A new NBC/Wall Street Journal poll released Sunday found that “Americans by a 2-to-1 margin are more troubled by the actions of police in the killing of George Floyd than by violence at some protest.” A survey for USA Today last week showed white Americans’ favorable impressions of police declining by double-digits week over week. Most notably, a Monmouth poll released June 2—conducted in the days after Floyd’s killing—showed, for the first time, that a majority of Americans (57 percent) and a plurality of whites (49 percent) believe police are more likely to use excessive force against African Americans. This represents a tectonic shift in public opinion: After Eric Garner was killed by New York City police in the summer of 2014, Monmouth found that 33 percent of Americans believed the black community was more likely to be abused by police; among whites, that number was just 26 percent.

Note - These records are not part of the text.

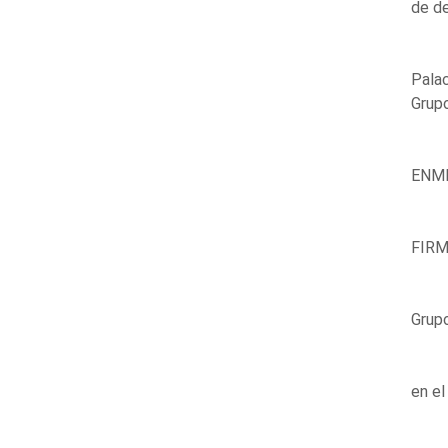
de de
Palac
Grupo
ENMI
FIRM
Grupo
en e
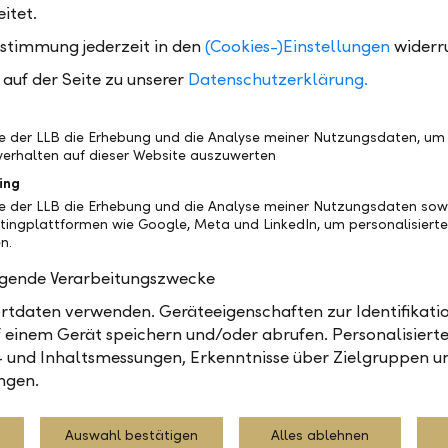
itet.
p. Sie vereint die Funktionen der bisherigen Mobile 
r photoTAN App zu einem zentralen Tool, mit dem
ustimmung jederzeit in den
(Cookies-)Einstellungen
widerr
fte noch einfacher und sicherer erledigt werden kö
auf der Seite zu unserer
Datenschutzerklärung.
nderen Mehrwert bietet das neue Push-TAN-Verfahre
sierungen direkt auf das mobile Endgerät gesendet u
be der LLB die Erhebung und die Analyse meiner Nutzungsdaten, um
werden. Mit der übersichtlichen Benutzeroberfläche 
erhalten auf dieser Website auszuwerten
n Funktionen - wie zum Beispiel den neuen Funktione
ing
nalyse oder den intelligenten Zahlungsaufträgen m
be der LLB die Erhebung und die Analyse meiner Nutzungsdaten sow
leich" - wird die App zu einem umfassenden Werkzeu
tingplattformen wie Google, Meta und LinkedIn, um personalisiert
und Kunden bequem in der Tasche haben.
n.
olgende Verarbeitungszwecke
ktionen, höhere Standards
tdaten verwenden. Geräteeigenschaften zur Identifikatio
verbesserten Benutzerfreundlichkeit hat die LLB auc
 einem Gerät speichern und/oder abrufen. Personalisiert
sstandards der App weiter erhöht. Neu müssen Kundi
- und Inhaltsmessungen, Erkenntnisse über Zielgruppen u
ngen.
destens über Android 9.0 oder iOS 15 verfügen, um 
können. Für die Nutzerinnen und Nutzer bedeutet die
cherheit bei allen digitalen Bankgeschäften.
Auswahl bestätigen
Alles ablehnen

“It’s almost a sea change,” said Republican Tim Scott of South Carolina, one of three black members of the U.S. Senate. For years, Scott explained, “the response from so many well-intended people was to overlook the brutality brought to African Americans at the hands of the police. … But I look at the public’s response to this situation and it feels like the first time in my lifetime that I’ve heard law enforcement agencies coming out with strong rebukes and condemnation of the officers in Minneapolis.”…

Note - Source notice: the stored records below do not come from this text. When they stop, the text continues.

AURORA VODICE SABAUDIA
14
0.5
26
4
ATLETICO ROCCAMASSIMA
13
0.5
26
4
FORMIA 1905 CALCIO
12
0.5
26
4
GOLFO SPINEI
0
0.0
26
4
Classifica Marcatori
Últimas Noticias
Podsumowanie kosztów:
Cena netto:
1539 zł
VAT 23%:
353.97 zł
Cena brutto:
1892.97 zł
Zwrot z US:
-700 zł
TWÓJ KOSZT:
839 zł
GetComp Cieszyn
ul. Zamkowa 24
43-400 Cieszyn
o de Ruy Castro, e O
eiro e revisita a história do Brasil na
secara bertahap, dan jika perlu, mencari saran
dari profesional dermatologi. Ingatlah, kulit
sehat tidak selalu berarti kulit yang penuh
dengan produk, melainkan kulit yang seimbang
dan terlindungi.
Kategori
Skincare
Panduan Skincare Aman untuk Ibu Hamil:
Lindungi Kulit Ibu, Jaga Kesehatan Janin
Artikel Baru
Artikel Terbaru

But if Scott is right—if the groundswell of outrage and empathy resulting from George Floyd’s death marks an inflection point in the American racial conscience—then something more enduring is upon us. The result is a new fault line in Republican politics. On one side are the reformers who understand that the system is no longer broken only in the eyes of black and brown voters; on the other side are the traditionalists who will go to their political graves insisting that American exceptionalism guarantees American equality.